## CHECK YOUR UNDERSTANDING
(1) In the ride-matching text, what does the system do if the driver declines or times out?
(2) What are all the core requirements listed in the ride-matching text?
(3) From the ride-matching text, output the stretch from "- The system" through "an ETA Service).".

(PASSAGE FOR REVIEW begins)

Ride Matching
Design the driver dispatch engine that matches a rider's request to the nearest available driver in milliseconds, covering real-time geospatial indexing, conflict prevention, and the rebalancing challenges of a global fleet.
What is a ride-matching system?
A ride-matching system connects a rider's pickup request to the nearest available driver. The apparent simplicity hides two hard engineering problems: you need a real-time geospatial index that tracks millions of continuously moving drivers with sub-second freshness, and you need to atomically claim a driver the instant you select them so two riders can never be routed to the same car. I like this question in interviews because it forces you to solve geospatial indexing, atomic concurrency control, and high-throughput location ingestion all in one sitting.
Functional Requirements
Core Requirements
- A rider requests a ride at a given pickup location.
- The system finds the nearest available driver and sends them a request.
- If the driver accepts, both sides receive each other's contact information and ETA.
- If the driver declines or times out, the system tries the next nearest driver.
Scope Exclusions
- Routing and turn-by-turn navigation (covered in Design an ETA Service).

(PASSAGE FOR REVIEW ends)
(AVAILABLE DATA begins)

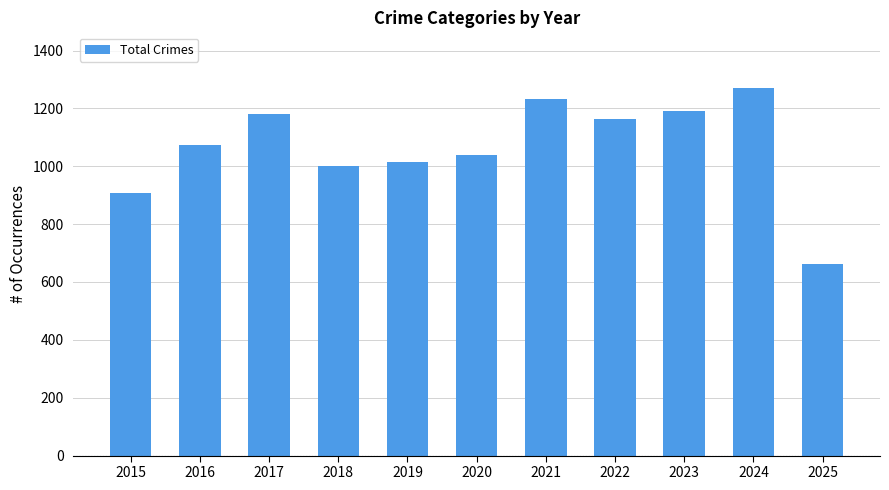

What is the sum of the values at 2022 and 2024?

2435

(AVAILABLE DATA ends)

## ANSWERS FOR THIS EXERCISE
(1) It tries the next nearest driver.

(2)
- A rider requests a ride at a given pickup location.
- The system finds the nearest available driver and sends them a request.
- If the driver accepts, both sides receive each other's contact information and ETA.
- If the driver declines or times out, the system tries the next nearest driver.

(3)
- The system finds the nearest available driver and sends them a request.
- If the driver accepts, both sides receive each other's contact information and ETA.
- If the driver declines or times out, the system tries the next nearest driver.
Scope Exclusions
- Routing and turn-by-turn navigation (covered in Design an ETA Service).